Yeah, Stone takes the lead!


----------



## Darkness (Jul 16, 2005)

Brother Shatterstone said:
			
		

> Such as?  (Sorry, I've played with polls in the talking the talk forum before...  I would like to know what I'm breaking.  )



 Number of voters (total, as opposed to votes _per entry_), in multiple-choice polls, won't change.


----------



## Brother Shatterstone (Jul 16, 2005)

Darkness said:
			
		

> Number of voters (total, as opposed to votes _per entry_), in multiple-choice polls, won't change.



Ah, cool.


----------



## Wolflord (Jul 16, 2005)

I must say, I really like the Bone Knight.


----------



## Brother Shatterstone (Jul 16, 2005)

Wolflord2176, first good choice on the bone knight.   Second, that's a really big signature you got there...  Do you think you could cut it down a little or maybe sblock part of it?  

[sblock]
	

	
	
		
		

		
			




Blow, blow, thou winter wind
Thou art not so unkind,
As man's ingratitude. 
- William Shakespeare

Don't walk behind me, I may not lead.
Don't walk in front of me, I may not follow. 
Just walk beside me and be my friend. 
- Albert Camus[/sblock]

(Quote me to see the code on how to do it.  )

Oh and welcome to ENworld!


----------



## Wolflord (Jul 16, 2005)

Does my sig look better? Thanks for the cheery hello.


----------



## Brother Shatterstone (Jul 16, 2005)

Wolflord2176 said:
			
		

> Does my sig look better?




That doesn't look to bad to me. 



			
				Wolflord2176 said:
			
		

> Thanks for the cheery hello.




You're more than welcome.


----------



## Wolflord (Jul 16, 2005)

Brother Shatterstone said:
			
		

> That doesn't look to bad to me.



Great. Last thing I want to be is a bother.


----------



## Knight Otu (Jul 19, 2005)

One more day for the poll before it closes! Every option can still win!


----------



## Knight Otu (Jul 21, 2005)

And it is DECIDED! Behold my new FACE!


----------



## Brother Shatterstone (Jul 22, 2005)

Knight Otu said:
			
		

> And it is DECIDED! Behold my new FACE!




You’re really ugly and evil looking but I like it!


----------



## Jdvn1 (Jul 22, 2005)

Close poll. So the intent was to make KO ugly? Probably wasn't hard to do.


----------



## Knight Otu (Jul 22, 2005)

Brother Shatterstone said:
			
		

> You’re really ugly and evil looking!



How do you know? Did you hack into my webcam?
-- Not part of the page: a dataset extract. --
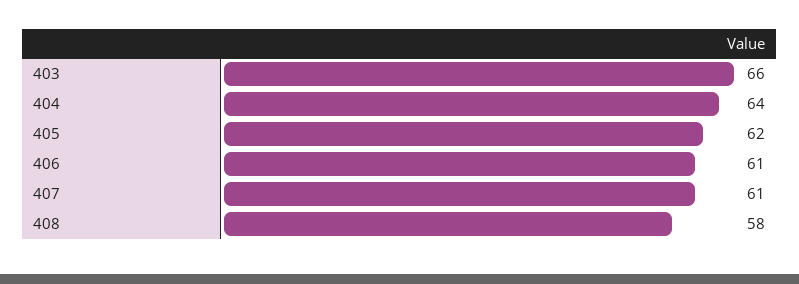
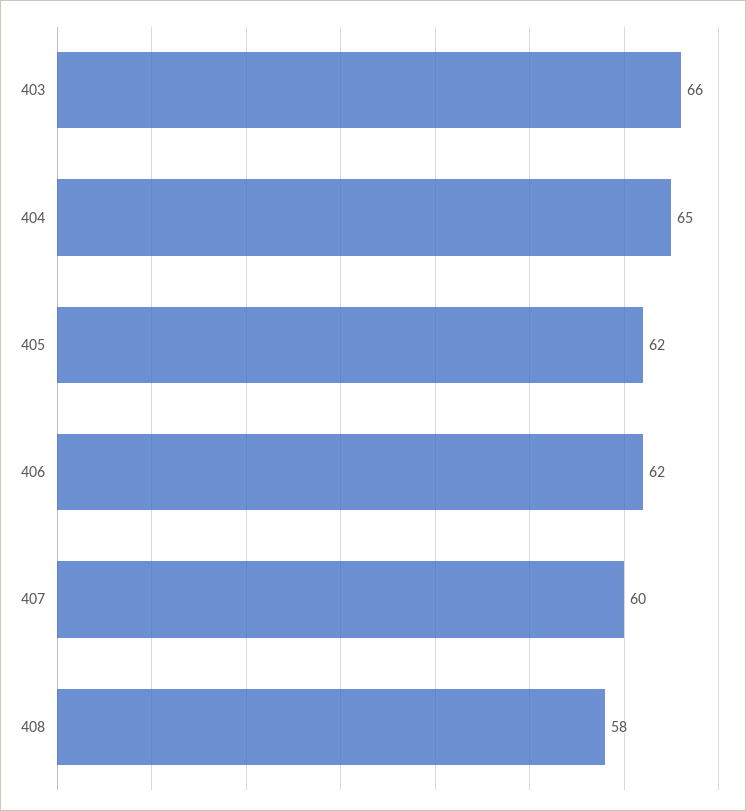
404: 64 -> 65
406: 61 -> 62
407: 61 -> 60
Wait... I don't have a webcam...


----------



## Ankh-Morpork Guard (Jul 22, 2005)

Knight Otu said:
			
		

> Wait... I don't have a webcam...




Oh crap! He's found us! Quick, everyone run!! And don't leave the rifles!


----------



## Knight Otu (Jul 22, 2005)

Jdvn1 said:
			
		

> Close poll.



Not yet, Darkness!


----------



## Brother Shatterstone (Jul 22, 2005)

Knight Otu said:
			
		

> Not yet, Darkness!




You’re wearing your new avatar...  Why do you need the poll opened?


----------



## Knight Otu (Jul 22, 2005)

Technically, the poll is already closed. I wa thinking thread, actually. I want to give people a chance to tell me how big a mistake I made.

Doesn't need to survive long, but it'll die soonish anyway.


----------



## Jdvn1 (Jul 22, 2005)

Well, in that case...

What a dire mistake! Egad! Your avatar will explode any minute now!


----------